Nato nel 1890 a Tulln, in provincia di Vienna, l'artista austriaco vive una vita breve e non di rado disgraziata, che tutt'oggi non ha esaurito la propria aura mitica. Perde il padre da giovanissimo, in seguito a una grave forma di depressione, e poco più che ventenne - già al centro di una diffusa diffidenza "di paese" per il contenuto scabroso delle sue opere - passa un mese in carcere con l'accusa di avere abusato sessualmente di una modella quattordicenne, accusa dalla quale verrà in seguito prosciolto. Toccato solo marginalmente, per lo meno nella sfera del privato, dallo scoppio della Prima Guerra Mondiale, morirà comunque ad appena 28 anni, il 31 ottobre del 1918. Muore tre giorni dopo la moglie, incinta di sei mesi, ed entrambi in seguito ad un'epidemia influenzale. Il 27 ottobre, Schiele la ritrae due volte: sono le ultime, struggenti opere di un corpus che - seppure in un arco produttivo così breve - conta 340 dipinti e oltre 2800 tra acquerelli e disegni.

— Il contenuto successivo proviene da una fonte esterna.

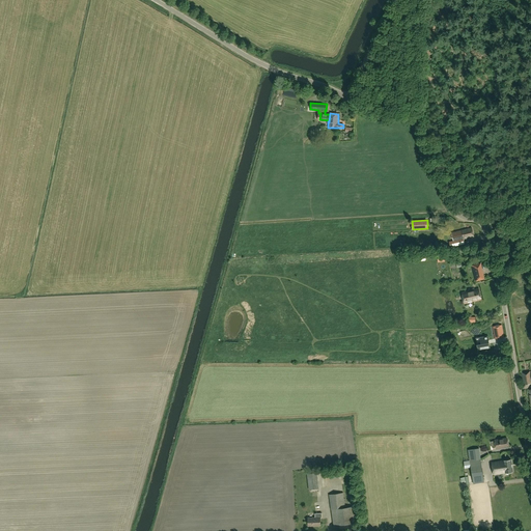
[(462,230),(454,232),(456,240),(463,239),(463,240),(474,236),(472,228),(462,230)]
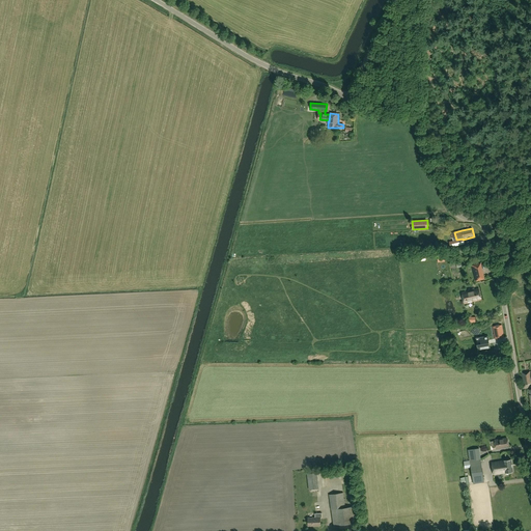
[(476,281),(484,279),(480,263),(472,266),(476,281)]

Di questo emozionante percorso artistico e umano viene dato completo resoconto a Palazzo Reale. Dai primi dipinti, fortemente debitori dell'esempio secessionista e della vera e propria venerazione di Schiele per Gustav Klimt (i due uomini compaiono vicini e avvolti in un mantello nero nel grande quadro Gli eremiti, del 1912, presente in mostra), al decorso decisamente espressionista che prende via via più forza e risolutezza a partire dal 1910. Corpi lunghi e ossuti, sovente nudi, accartocciati e racchiusi da linee nette e rigorose, condannati a una rigidità scomoda e dolorosa che racconta di un animo assai travagliato. Travagliato e individualista - come testimoniato dai molti autoritratti - ma anche romantico e stregato dalla bellezza femminile, se è vero che proprio le donne sono il soggetto prediletto di Schiele. Figure estatiche, in cui l'elemento espressivo è composto attraverso strutture grandiose e formalmente compiute.

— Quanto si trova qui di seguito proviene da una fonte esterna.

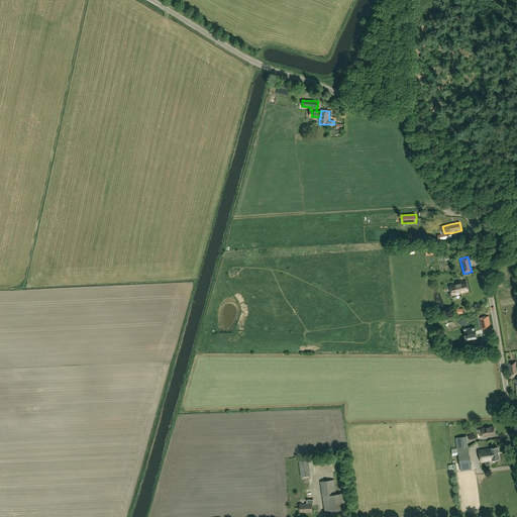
[(460,294),(470,292),(467,281),(458,283),(460,294)]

La novità della mostra Schiele e il suo tempo è anche nella concezione sinestetica dell'allestimento, in cui la citata convergenza di correnti e tradizioni artistiche della Felix Vienna si fa concreta grazie all'accompagnamento musicale delle opere, un accompagnamento che prende le mosse da Strauss, per passare poi a Mahler e a Berg.
La musica segnerà anche la chiusura dell'esposizione: dopo oltre tre mesi di dibattiti, rappresentazioni teatrali e concerti a tema, il 4 giugno, alla vigilia dell'epilogo espositivo, la Scala ospiterà Claudio Abbado, impegnato a dirigere proprio la Seconda Sinfonia di Mahler.